We define the general DNN options such as 

- Type of Loss function (e.g. cross entropy)
- Weight Initizalization (e.g XAVIER, XAVIERUNIFORM, NORMAL )
- Variable Transformation
- Type of Architecture (e.g. CPU, GPU, Standard)

We add then also all the other options defined before 

In [None]:
## General Options.                                                                                                                                                                
dnnOptions = "!H:V:ErrorStrategy=CROSSENTROPY:VarTransform=G:WeightInitialization=XAVIER::Architecture=CPU"

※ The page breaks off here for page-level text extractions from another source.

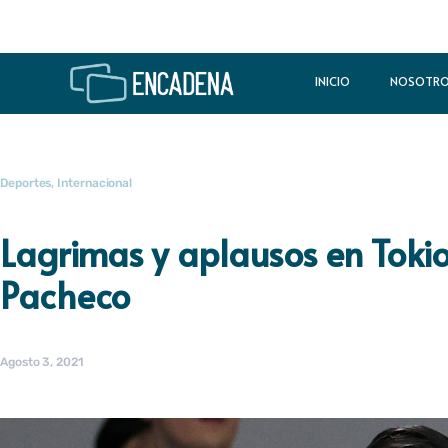
INICIO
NOSOTR
Deportes
,
Internacional
Lagrimas y aplausos en Tok
Pacheco
Agosto 3, 2021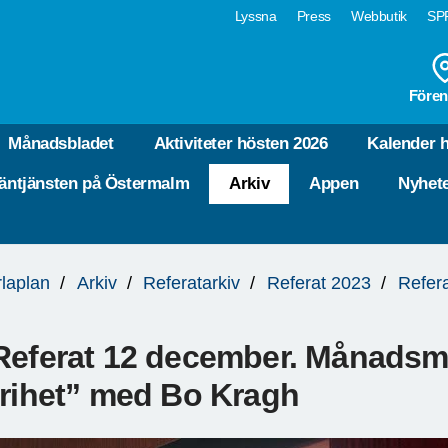
Lyssna
Press
Webbutik
SPF
Fören
Månadsbladet
Aktiviteter hösten 2026
Kalender 
äntjänsten på Östermalm
Arkiv
Appen
Nyhet
laplan
Arkiv
Referatarkiv
Referat 2023
Refer
Referat 12 december. Månadsmö
frihet” med Bo Kragh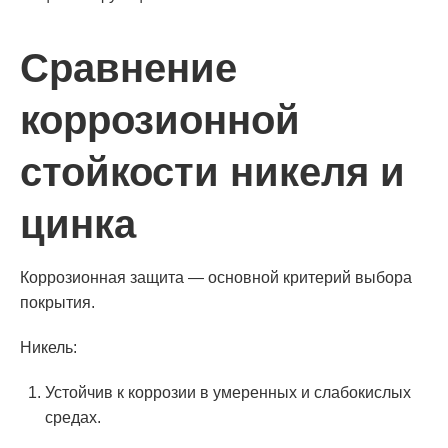
Сравнение
коррозионной
стойкости никеля и
цинка
Коррозионная защита — основной критерий выбора
покрытия.
Никель:
Устойчив к коррозии в умеренных и слабокислых
средах.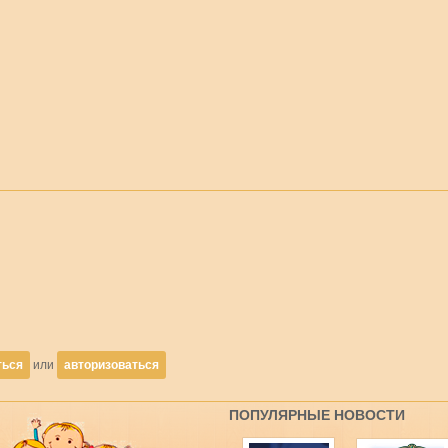
ться
или
авторизоваться
ПОПУЛЯРНЫЕ НОВОСТИ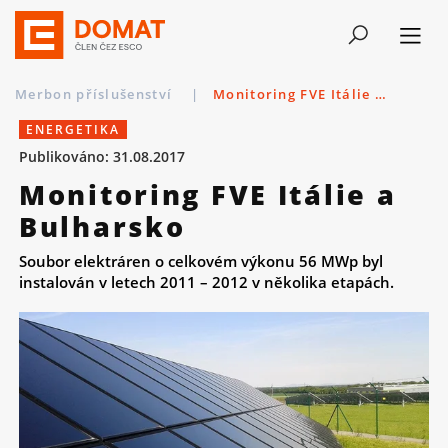
Merbon příslušenství
|
Monitoring FVE Itálie a Bulharsko
ENERGETIKA
Publikováno: 31.08.2017
Monitoring FVE Itálie a
Bulharsko
Soubor elektráren o celkovém výkonu 56 MWp byl
instalován v letech 2011 – 2012 v několika etapách.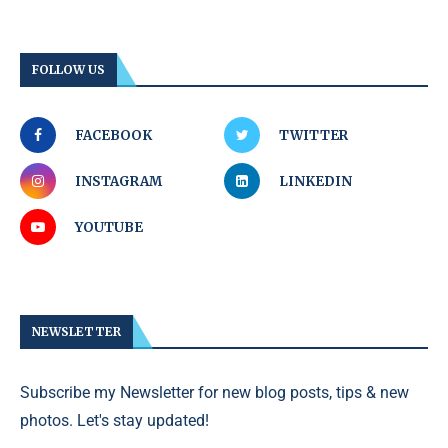
FOLLOW US
FACEBOOK
TWITTER
INSTAGRAM
LINKEDIN
YOUTUBE
NEWSLETTER
Subscribe my Newsletter for new blog posts, tips & new
photos. Let's stay updated!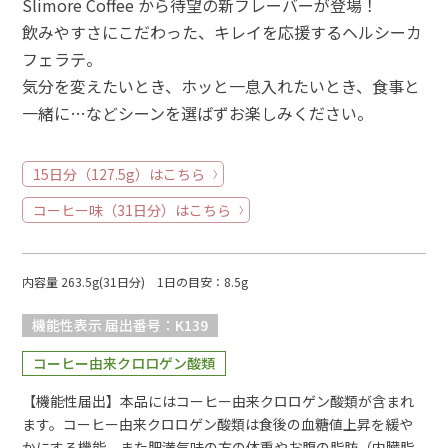
Slimore Coffee から待望の新フレーバーが登場！
飲みやすさにこだわった、キレイを応援するヘルシーカ
フェラテ。
気分を変えたいとき、ホッと一息入れたいとき、食事と
一緒に…などシーンを選ばずお楽しみください。
15日分（127.5g）はこちら
コーヒー味（31日分）はこちら
内容量 263.5g(31日分) 1日の目安：8.5g
機能性表示 届出番号：K139
コーヒー由来クロロゲン酸類
【機能性届出】本品にはコーヒー由来クロロゲン酸類が含まれ
ます。コーヒー由来クロロゲン酸類は食後の血糖値上昇を緩や
かにする機能、また肥満気味の方の体重やお腹の脂肪（内臓脂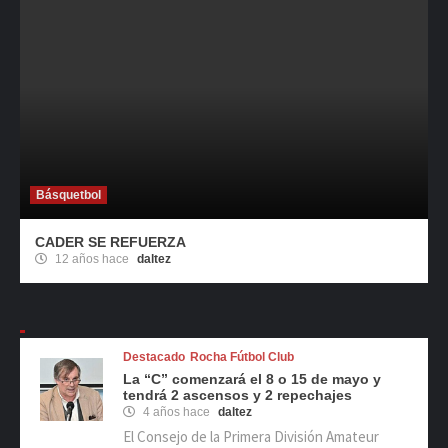
Básquetbol
CADER SE REFUERZA
12 años hace
daltez
Destacado
Rocha Fútbol Club
La “C” comenzará el 8 o 15 de mayo y
tendrá 2 ascensos y 2 repechajes
4 años hace
daltez
El Consejo de la Primera División Amateur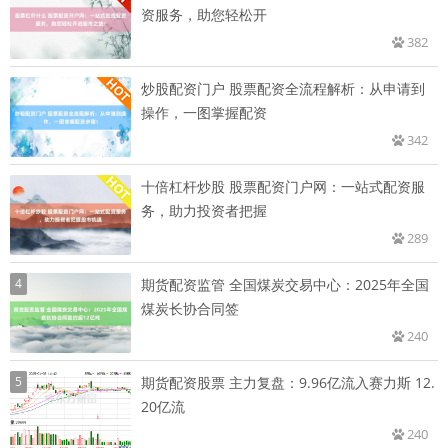
资服务，助您轻松开
382
炒股配资门户 股票配资全流程解析：从申请到
操作，一图掌握配资
342
十倍杠杆炒股 股票配资门户网：一站式配资服
务，助力投资者把握
289
4
期货配资监管 全国煤炭交易中心：2025年全国
煤炭长协合同签
240
5
期货配资股票 主力复盘：9.96亿流入赛力斯 12.
20亿流
240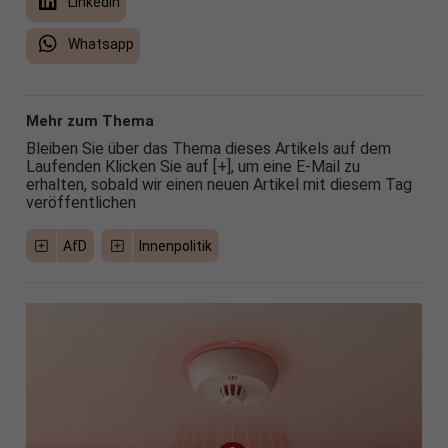
LinkedIn
Whatsapp
Mehr zum Thema
Bleiben Sie über das Thema dieses Artikels auf dem
Laufenden Klicken Sie auf [+], um eine E-Mail zu
erhalten, sobald wir einen neuen Artikel mit diesem Tag
veröffentlichen
AfD
Innenpolitik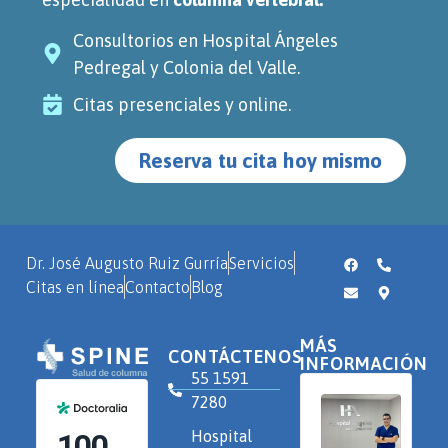
Consultorios en Hospital Ángeles
Pedregal y Colonia del Valle.
Citas presenciales y online.
Reserva tu cita hoy mismo
Dr. José Augusto Ruiz Gurría
Servicios
Citas en línea
Contacto
Blog
MÁS
CONTÁCTENOS
INFORMACIÓN
55 1591
7280
Hospital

dnnOptions +=  ":" + inputLayoutString
dnnOptions +=  ":" + batchLayoutString
dnnOptions +=  ":" + layoutString
dnnOptions +=  ":" + trainingStrategyString

In [None]:
#we can now book the method
              
factory.BookMethod(loader, ROOT.TMVA.Types.kDL, "DL_CPU", dnnOptions)

In [None]:
## to use tensorflow backend
import os
os.environ["KERAS_BACKEND"] = "tensorflow"

In [None]:
from keras.models import Sequential
from keras.optimizers import Adam, SGD
#from keras.initializers import TruncatedNormal
#from keras import initializations
from keras.layers import Input, Dense, Dropout, Flatten, Conv2D, MaxPooling2D, Reshape
#from keras.callbacks import ReduceLROnPlateau

In [None]:
# Define model
model = Sequential()
model.add(Dense(64, kernel_initializer='glorot_normal', activation='tanh', input_dim=7))
#model.add(Dropout(0.2))
model.add(Dense(64, kernel_initializer='glorot_normal', activation='tanh'))
#model.add(Dropout(0.2))
model.add(Dense(64, kernel_initializer='glorot_normal', activation='tanh'))
model.add(Dense(2, kernel_initializer='glorot_uniform', activation='softmax'))

# Set loss and optimizer
model.compile(loss='categorical_crossentropy', optimizer=Adam(), metrics=['categorical_accuracy',])

# Store model to file
model.save('model_dense.h5')

# Print summary of model
model.summary()

In [None]:
factory.BookMethod(loader, ROOT.TMVA.Types.kPyKeras, 'Keras_Dense',
        'H:!V:VarTransform=G:FilenameModel=model_dense.h5:'+\
        'NumEpochs=30:BatchSize=32:TriesEarlyStopping=10')

## Train Methods

In [None]:
factory.TrainAllMethods();

## Test  all methods

Here we test all methods using the test data set

In [None]:
factory.TestAllMethods();   

## Evaluate all methods

Here we evaluate all methods and compare their performances, computing efficiencies, ROC curves etc.. using both training and tetsing data sets. Several histograms are produced which can be examined with the TMVAGui or directly using the output file

In [None]:
factory.EvaluateAllMethods();

## Plot ROC Curve
We enable JavaScript visualisation for the plots

In [None]:
%jsroot on

In [None]:
c1 = factory.GetROCCurve(loader);
c1.Draw();


####  Close outputfile to save all output information (evaluation result of methods)

In [None]:
##outputFile.Close();